I usually have a bunch of personal New Year's resolutions that I'm lucky if I remember by the time a new year rolls around. This year I won't have the luxury of absent-mindedness. Linnet and I have signed-on to be part of a documentary, following 12 households in the Lower Mainland who are going "plastic-free" for a year. I put "plastic-free" in quotations, because we are allowed to create some personal exceptions (e.g. health-related products like medicine in a plastic bottle, or toothpaste in a tube). The bottom line is that apart from a few exceptional items, we aren't allowed to collect any new plastic. Any plastic that we do acquire (e.g. someone sends us a gift that has plastic, or we accidentally buy some unwittingly) we have to keep for a visual record for the entire year. How's that for a not-so-private New Year's resolution?

Truth be told, I'm slightly apprehensive and excited about this new adventure. I'm apprehensive because plastic is so ubiquitous in our society that it can be difficult to avoid (and I have a traditional weakness for potato chips...which I'm going to have to learn to make by hand), but I'm also excited to be doing something positive and engaging with respect to the legacy and footprint we're living and leaving behind.

It's not that we think plastic is evil, it's actually a pretty amazing and durable material with important applications (healthcare comes to mind), but the problem is that we take this incredibly durable material and make it into disposable items that we use and throwaway on a daily basis, or that we use to store or even heat food in (plastic does contain scary chemicals you don't want in your body). That's the problem and the point of this exercise - to eliminate the casual disposable use of plastic.

Plastic is connected to all kinds of nasty environmental and health issues. My mom and her friends recently tossed their Tupperware due to fears about plastic and cancer, and more and more people are learning about the Great Pacific garbage patch and the immediate effects plastic has on animals like Albatross, which mistake disposable plastic like bottle caps and lighters, for food.

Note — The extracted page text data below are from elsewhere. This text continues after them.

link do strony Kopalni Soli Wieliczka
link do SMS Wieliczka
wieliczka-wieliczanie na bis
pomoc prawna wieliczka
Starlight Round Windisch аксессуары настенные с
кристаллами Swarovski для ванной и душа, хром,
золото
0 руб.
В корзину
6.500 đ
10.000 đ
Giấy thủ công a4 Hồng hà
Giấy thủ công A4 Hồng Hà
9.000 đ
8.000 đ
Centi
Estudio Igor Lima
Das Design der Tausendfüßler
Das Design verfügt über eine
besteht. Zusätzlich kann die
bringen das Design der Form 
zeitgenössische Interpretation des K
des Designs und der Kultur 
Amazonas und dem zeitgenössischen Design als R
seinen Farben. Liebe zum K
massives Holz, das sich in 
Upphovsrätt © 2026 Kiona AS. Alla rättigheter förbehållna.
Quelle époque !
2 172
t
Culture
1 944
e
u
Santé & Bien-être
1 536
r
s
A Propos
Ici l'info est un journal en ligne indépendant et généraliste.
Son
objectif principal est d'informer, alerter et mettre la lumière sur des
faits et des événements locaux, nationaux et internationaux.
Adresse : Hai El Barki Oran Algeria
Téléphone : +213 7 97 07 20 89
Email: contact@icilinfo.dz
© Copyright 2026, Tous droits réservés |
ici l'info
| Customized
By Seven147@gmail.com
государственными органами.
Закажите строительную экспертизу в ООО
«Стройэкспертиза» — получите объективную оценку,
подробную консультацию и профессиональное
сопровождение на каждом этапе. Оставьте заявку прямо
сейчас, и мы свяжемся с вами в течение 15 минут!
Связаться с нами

As I've previously blogged, plastic does not biodegrade – literally every scrap that has ever been produced in history lives-on somewhere in some form, either as buried plastic bags in landfills or as tiny particles of plastic bobbing in the ocean, working their way up the food chain. It’s a legacy that suddenly makes a plastic-wrapped sandwich or plastic take-out fork look a lot less appealing.

At a minimum, this new resolution will mean that we're living a healthier life, and having a much smaller environmental footprint. Reflecting on a recent article by George Monbiot, I'd say that we're restricting our freedom to consume plastic, in order to protect the freedom of other people, animals and ourselves, who would suffer from its ill effects.

Doing away with disposable plastic necessitates a shift in diet towards fresher, healthier, more local food in general. I'm excited about homemade bread and hand-cranked pasta, and while some of these things will take more time to prepare, others don't. For the ones that do, it feels like time well spent, slowing down, connecting to our food and the seasons, spending time together, and all that other blah, blah, blah, that's actually true.

We're also making connections with other folks who are trying to go plastic-free, and that means a new community is taking shape (which can only be a good thing). Folks are already swapping recipes for crackers and sharing plastic-free shopping tips.

As our adventure takes shape, I'll post on the experience. Today we purged plastic from our kitchen and toiletries, and yesterday we found a source for plastic-free bulk toilet paper (100% recycled with 40% Post-Consumer Waste) - it seems to be just as green and even cheaper than the environmentally-friendly stuff we've all been wiping our asses with.

On that note, Happy New Year! Wish us luck in 2012 (or better yet, join us)!